Pasando ya de lleno al “lado humano de la carrera”, que dirían en los círculos atléticos, el servicio de español está compuesto de unas 50 personas. Me cuentan que ha habido un desplazamiento en dos sentidos. Por un lado temporal, puesto que se han jubilado un gran número de veteranos y eso ha bajado la media de edad. Y por otro geográfico, ya que la creación de facultades de traducción en España está dando ahora sus frutos y en las últimas pruebas de acceso la mayoría de aprobados han sido españoles (más de 20 de unos 25, dicen), con lo que se ha ido contrarrestando la anterior predominancia numérica de los hispanoamericanos y el reparto está ahora más equilibrado. Aun así, todavía se dan ciertas “anomalías geográficas”, como el relativo alto número de traductores uruguayos en relación con su población. Pero si esto es así, qué decir del hecho de que de un total de 50 personas haya… ¡¡dos conquenses!! ¿Quién iba a pensar que el 4% de la plantilla de traductores de NNUU en Nueva York provendría de Cuenca? ¡Eso sí que es sobrerrepresentación, y no lo de Uruguay! Bromas aparte, ha sorprendido que haya llegado un “refuerzo” del conquense que llegó hace año y medio aquí, ya que en líneas generales está bastante repartido: madrileños, como siempre, unos cuantos; pero también (que recuerde o sepa) varios asturianos o hijos de (grupo en el que también me incluyo, faltaría más), un gallego, un canario, un par de catalanes…

En cuanto al trabajo, poco que contar, en vista de que el primer día más que trabajo decidieron que hiciéramos una prueba de obstáculos por Manhattan; como la sede principal está cerrada, todo está repartido por varios edificios, algunos más cercanos, otros no tanto. Digo “hiciéramos” porque ayer se incorporaban otras dos chicas que, casualmente, estaban sentadas a mi lado cuando hicimos las pruebas. En todo caso, nos pasamos el día cual Astérix en sus doce pruebas yendo de ventanilla en ventanilla, obteniendo indicaciones confusas y rellenando formularios que luego misteriosamente desaparecían. La pena es que en lugar de los jabalíes que correspondía a Obélix devorar como prueba, la mía fuera comer una de las peores hamburguesas que he probado nunca, sabor a pegamento incluido (no, si después de venir a EEUU, echaré de menos el Home Burguer Bar de Madrid…). Al final, conseguimos firmar el contrato, presentar papeles varios, abrir una cuenta, reclamar los gastos de viaje, las dietas y la ayuda de mudanza, sacarnos la credencial de la ONU y, a las 16:30, cuando ya nadie nos esperaba en la oficina, llegar por primera vez a nuestro lugar de trabajo. Al menos allí se acabó el papeleo, aunque sólo sea por unos días, pues pronto empezaremos con cursillos varios de aprendizaje de los usos y costumbres de la casa…
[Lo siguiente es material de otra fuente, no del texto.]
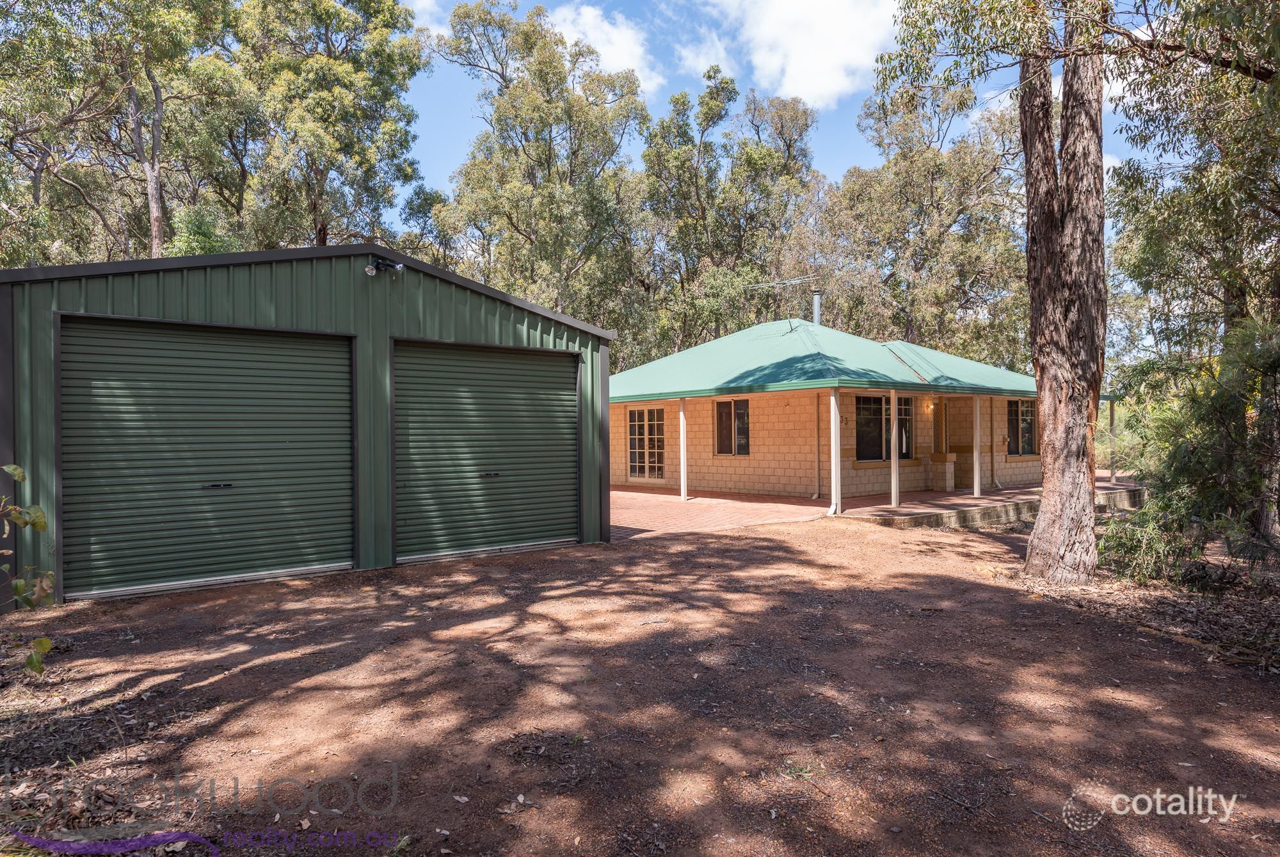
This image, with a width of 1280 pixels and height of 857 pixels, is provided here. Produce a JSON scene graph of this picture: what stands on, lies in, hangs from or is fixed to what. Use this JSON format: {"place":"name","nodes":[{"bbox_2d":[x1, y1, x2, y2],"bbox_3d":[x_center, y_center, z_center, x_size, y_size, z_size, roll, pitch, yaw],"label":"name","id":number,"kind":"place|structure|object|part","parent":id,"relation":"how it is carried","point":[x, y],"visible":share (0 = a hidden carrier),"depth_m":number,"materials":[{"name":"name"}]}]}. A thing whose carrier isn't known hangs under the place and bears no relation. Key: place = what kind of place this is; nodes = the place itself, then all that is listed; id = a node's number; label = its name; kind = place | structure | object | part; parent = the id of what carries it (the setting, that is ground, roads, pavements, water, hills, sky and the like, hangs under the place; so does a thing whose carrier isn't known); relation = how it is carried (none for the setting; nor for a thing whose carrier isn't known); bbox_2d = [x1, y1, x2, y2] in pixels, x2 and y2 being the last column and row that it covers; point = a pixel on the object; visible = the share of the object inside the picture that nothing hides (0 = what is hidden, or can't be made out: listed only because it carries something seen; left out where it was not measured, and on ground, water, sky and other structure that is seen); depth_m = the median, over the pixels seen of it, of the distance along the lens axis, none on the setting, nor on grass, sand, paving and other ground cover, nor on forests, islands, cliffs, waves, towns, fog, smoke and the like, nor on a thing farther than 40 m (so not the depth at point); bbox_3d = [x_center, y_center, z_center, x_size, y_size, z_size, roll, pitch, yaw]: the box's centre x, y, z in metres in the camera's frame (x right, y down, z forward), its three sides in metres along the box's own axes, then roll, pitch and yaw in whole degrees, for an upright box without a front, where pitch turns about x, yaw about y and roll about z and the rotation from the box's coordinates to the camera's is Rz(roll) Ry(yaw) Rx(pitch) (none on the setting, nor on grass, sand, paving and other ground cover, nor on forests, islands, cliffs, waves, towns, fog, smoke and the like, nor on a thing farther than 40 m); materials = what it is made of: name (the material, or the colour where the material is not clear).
{"place":"outdoors","nodes":[
{"label":"outdoors","id":0,"kind":"place"},
{"bbox_2d":[0,241,614,606],"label":"garage","id":1,"kind":"structure","parent":0,"point":[605,378],"depth_m":7.95,"materials":[{"name":"metal"}]},
{"bbox_2d":[59,315,355,598],"bbox_3d":[-4.002,0.292,7.662,2.655,2.549,0.216,0,0,-41],"label":"roll-up door","id":2,"kind":"structure","parent":1,"relation":"in","point":[344,373],"depth_m":7.39,"materials":[{"name":"metal"}]},
{"label":"handle","id":3,"kind":"part","parent":2,"relation":"part of","materials":[{"name":"black metal"}]},
{"bbox_2d":[364,256,401,275],"bbox_3d":[-2.729,-1.699,8.309,0.348,0.216,0.254,0,0,-41],"label":"floodlight","id":4,"kind":"object","parent":1,"relation":"attached to","point":[372,268],"visible":0.98,"depth_m":8.29,"materials":[{"name":"black plastic"}]},
{"bbox_2d":[389,340,577,563],"bbox_3d":[-1.759,0.301,9.515,2.660,2.565,0.218,0,0,-41],"label":"roll-up door","id":5,"kind":"structure","parent":1,"relation":"in","point":[572,445],"depth_m":9.26,"materials":[{"name":"metal"}]},
{"label":"handle","id":6,"kind":"part","parent":5,"relation":"part of","materials":[{"name":"black metal"}]},
{"bbox_2d":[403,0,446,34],"label":"cloud","id":7,"kind":"structure","parent":0,"point":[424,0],"materials":[{"name":"white"}]},
{"bbox_2d":[548,1,664,95],"label":"cloud","id":8,"kind":"structure","parent":0,"point":[589,16],"materials":[{"name":"white"}]},
{"bbox_2d":[0,511,1279,856],"label":"dirt ground","id":9,"kind":"structure","parent":0,"point":[725,548],"materials":[{"name":"brown"}]},
{"bbox_2d":[0,462,56,674],"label":"shrub","id":10,"kind":"object","parent":9,"relation":"on","point":[41,525],"visible":1,"depth_m":4.01,"materials":[{"name":"green plant"}]},
{"bbox_2d":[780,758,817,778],"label":"grass tuft","id":11,"kind":"object","parent":9,"relation":"on","point":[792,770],"visible":0.75,"depth_m":3.62,"materials":[{"name":"green plant"}]},
{"bbox_2d":[880,0,1113,581],"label":"tree","id":12,"kind":"object","parent":9,"relation":"on","point":[1053,221],"visible":0.99,"depth_m":7.78,"materials":[{"name":"plant"}]},
{"bbox_2d":[1098,494,1201,585],"bbox_3d":[5.302,1.173,8.196,1.216,0.926,1.155,0,0,-41],"label":"shrub","id":13,"kind":"object","parent":9,"relation":"on","point":[1135,545],"visible":0.72,"depth_m":8.01,"materials":[{"name":"green plant"}]},
{"bbox_2d":[1102,318,1279,584],"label":"shrub","id":14,"kind":"object","parent":9,"relation":"on","point":[1206,450],"visible":0.97,"depth_m":7.69,"materials":[{"name":"green plant"}]},
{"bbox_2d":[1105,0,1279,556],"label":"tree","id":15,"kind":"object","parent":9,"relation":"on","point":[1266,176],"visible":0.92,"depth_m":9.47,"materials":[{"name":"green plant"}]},
{"bbox_2d":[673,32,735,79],"label":"cloud","id":16,"kind":"structure","parent":0,"point":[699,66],"materials":[{"name":"white"}]},
{"bbox_2d":[608,488,836,538],"label":"brick patio","id":17,"kind":"structure","parent":0,"point":[674,513],"materials":[{"name":"brick"}]},
{"bbox_2d":[678,398,687,498],"bbox_3d":[0.881,0.409,15.958,0.165,2.074,0.166,0,0,-41],"label":"porch post","id":18,"kind":"object","parent":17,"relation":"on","point":[682,456],"visible":0.99,"depth_m":15.91,"materials":[{"name":"white"}]},
{"bbox_2d":[394,0,1174,229],"label":"sky","id":19,"kind":"structure","parent":0,"point":[432,128],"materials":[{"name":"blue"}]},
{"bbox_2d":[702,0,901,106],"label":"cloud","id":20,"kind":"structure","parent":0,"point":[802,73],"materials":[{"name":"white"}]},
{"bbox_2d":[610,310,1121,510],"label":"house","id":21,"kind":"structure","parent":0,"point":[765,413],"depth_m":16.70,"materials":[{"name":"beige brick"}]},
{"bbox_2d":[627,405,666,480],"bbox_3d":[0.173,0.399,19.263,0.132,1.962,1.578,0,0,-41],"label":"french door","id":22,"kind":"structure","parent":21,"relation":"in","point":[637,418],"depth_m":19.26,"materials":[{"name":"glass"}]},
{"bbox_2d":[714,398,750,455],"bbox_3d":[2.062,-0.036,17.115,0.139,1.434,1.091,0,0,-41],"label":"window","id":23,"kind":"structure","parent":21,"relation":"in","point":[717,415],"depth_m":17.17,"materials":[{"name":"glass"}]},
{"bbox_2d":[813,392,823,499],"bbox_3d":[3.612,0.262,15.823,0.284,2.408,0.358,0,0,-41],"label":"downspout","id":24,"kind":"object","parent":21,"relation":"attached to","point":[817,443],"visible":0.95,"depth_m":15.89,"materials":[{"name":"beige"}]},
{"bbox_2d":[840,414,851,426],"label":"house number","id":25,"kind":"object","parent":21,"relation":"attached to","point":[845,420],"visible":0.97,"depth_m":15.34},
{"bbox_2d":[606,318,1104,403],"bbox_3d":[4.363,-1.565,19.311,9.585,2.279,9.439,0,0,-41],"label":"green roof","id":26,"kind":"structure","parent":21,"relation":"on","point":[699,348],"depth_m":16.25,"materials":[{"name":"metal"}]},
{"bbox_2d":[750,275,819,325],"bbox_3d":[3.723,-2.993,19.803,1.843,1.643,0.626,0,0,11],"label":"antenna","id":27,"kind":"object","parent":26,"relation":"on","point":[797,281],"visible":0.89,"depth_m":19.77,"materials":[{"name":"metal"}]},
{"bbox_2d":[811,288,823,324],"bbox_3d":[4.619,-2.829,20.447,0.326,1.426,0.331,0,0,-41],"label":"chimney pipe","id":28,"kind":"object","parent":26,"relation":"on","point":[817,301],"visible":0.66,"depth_m":20.37,"materials":[{"name":"grey metal"}]},
{"bbox_2d":[853,394,914,460],"bbox_3d":[5.019,-0.031,16.154,1.980,1.486,0.141,0,0,-41],"label":"window","id":29,"kind":"structure","parent":21,"relation":"in","point":[868,400],"depth_m":15.99,"materials":[{"name":"glass"}]},
{"bbox_2d":[923,398,935,412],"bbox_3d":[6.163,-0.454,16.623,0.162,0.314,0.193,0,0,-41],"label":"wall lamp","id":30,"kind":"object","parent":21,"relation":"attached to","point":[930,406],"visible":0.95,"depth_m":16.57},
{"bbox_2d":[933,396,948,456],"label":"door","id":31,"kind":"structure","parent":21,"relation":"in","point":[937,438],"depth_m":17.31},
{"bbox_2d":[991,395,1002,487],"bbox_3d":[8.123,0.295,17.738,0.138,2.317,0.392,0,0,-41],"label":"downspout","id":32,"kind":"object","parent":21,"relation":"attached to","point":[998,483],"visible":0.96,"depth_m":17.81,"materials":[{"name":"beige"}]},
{"bbox_2d":[1004,399,1038,456],"bbox_3d":[8.717,-0.046,18.058,1.526,1.520,0.156,0,0,-41],"label":"window","id":33,"kind":"structure","parent":21,"relation":"in","point":[1028,423],"depth_m":18.13,"materials":[{"name":"glass"}]},
{"bbox_2d":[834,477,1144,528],"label":"porch","id":34,"kind":"structure","parent":0,"point":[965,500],"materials":[{"name":"brick"}]},
{"bbox_2d":[829,387,842,515],"bbox_3d":[3.351,0.392,13.413,0.197,2.180,0.197,0,0,-41],"label":"porch post","id":35,"kind":"object","parent":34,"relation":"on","point":[832,420],"visible":0.99,"depth_m":13.35,"materials":[{"name":"white"}]},
{"bbox_2d":[888,389,901,506],"bbox_3d":[4.449,0.350,13.705,0.154,2.074,0.154,0,0,-41],"label":"porch post","id":36,"kind":"object","parent":34,"relation":"on","point":[893,468],"visible":1,"depth_m":13.67,"materials":[{"name":"white"}]},
{"bbox_2d":[928,451,958,490],"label":"brick pillar","id":37,"kind":"structure","parent":34,"relation":"on","point":[937,486],"depth_m":17.19,"materials":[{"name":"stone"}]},
{"bbox_2d":[972,395,981,497],"bbox_3d":[6.770,0.348,15.747,0.153,2.114,0.153,0,0,-41],"label":"porch post","id":38,"kind":"object","parent":34,"relation":"on","point":[978,406],"visible":0.99,"depth_m":15.70,"materials":[{"name":"white"}]},
{"bbox_2d":[1109,398,1116,485],"bbox_3d":[10.691,0.309,17.715,0.130,1.982,0.130,0,0,-41],"label":"porch post","id":39,"kind":"object","parent":34,"relation":"on","point":[1113,408],"visible":0.94,"depth_m":17.70,"materials":[{"name":"white"}]},
{"label":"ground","id":40,"kind":"structure","parent":0},
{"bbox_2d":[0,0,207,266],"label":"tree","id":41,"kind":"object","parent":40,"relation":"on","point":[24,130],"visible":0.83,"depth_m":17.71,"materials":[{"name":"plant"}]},
{"bbox_2d":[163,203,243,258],"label":"shrub","id":42,"kind":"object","parent":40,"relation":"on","point":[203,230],"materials":[{"name":"green plant"}]},
{"bbox_2d":[193,0,430,253],"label":"tree","id":43,"kind":"object","parent":40,"relation":"on","point":[336,136],"visible":0.81,"depth_m":22.80,"materials":[{"name":"green plant"}]},
{"label":"trunk","id":44,"kind":"part","parent":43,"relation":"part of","materials":[{"name":"brown wood"}]},
{"bbox_2d":[423,0,652,350],"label":"tree","id":45,"kind":"object","parent":40,"relation":"on","point":[487,176],"visible":0.88,"depth_m":27.78,"materials":[{"name":"green plant"}]},
{"bbox_2d":[634,71,823,369],"bbox_3d":[3.389,-6.355,33.370,8.123,16.278,7.969,0,0,-41],"label":"tree","id":46,"kind":"object","parent":40,"relation":"on","point":[797,116],"visible":0.83,"depth_m":31.50,"materials":[{"name":"green plant"}]},
{"bbox_2d":[818,76,1028,367],"bbox_3d":[12.076,-6.169,32.415,8.454,16.021,9.362,0,0,-41],"label":"tree","id":47,"kind":"object","parent":40,"relation":"on","point":[950,248],"visible":0.79,"depth_m":30.53,"materials":[{"name":"green plant"}]}
]}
En resumen: bastante ajetreo, tanto físico como mental, ya que hay bastantes trámites que hacer y, de momento, unas cuantas gestiones pendientes que tener en mente. Y, por supuesto, la cuestión de buscar piso. De momento en el trabajo son bastante flexibles y hoy he podido salir a ver cuatro, aunque es complicado encontrar algo que se ajuste totalmente a lo deseado. Eso sí -y aunque ya tendré tiempo para cansarme de ello-, me pregunto: entre papeleo, pisos, cursos introductorios y demás… ¿cuándo empezaré a traducir?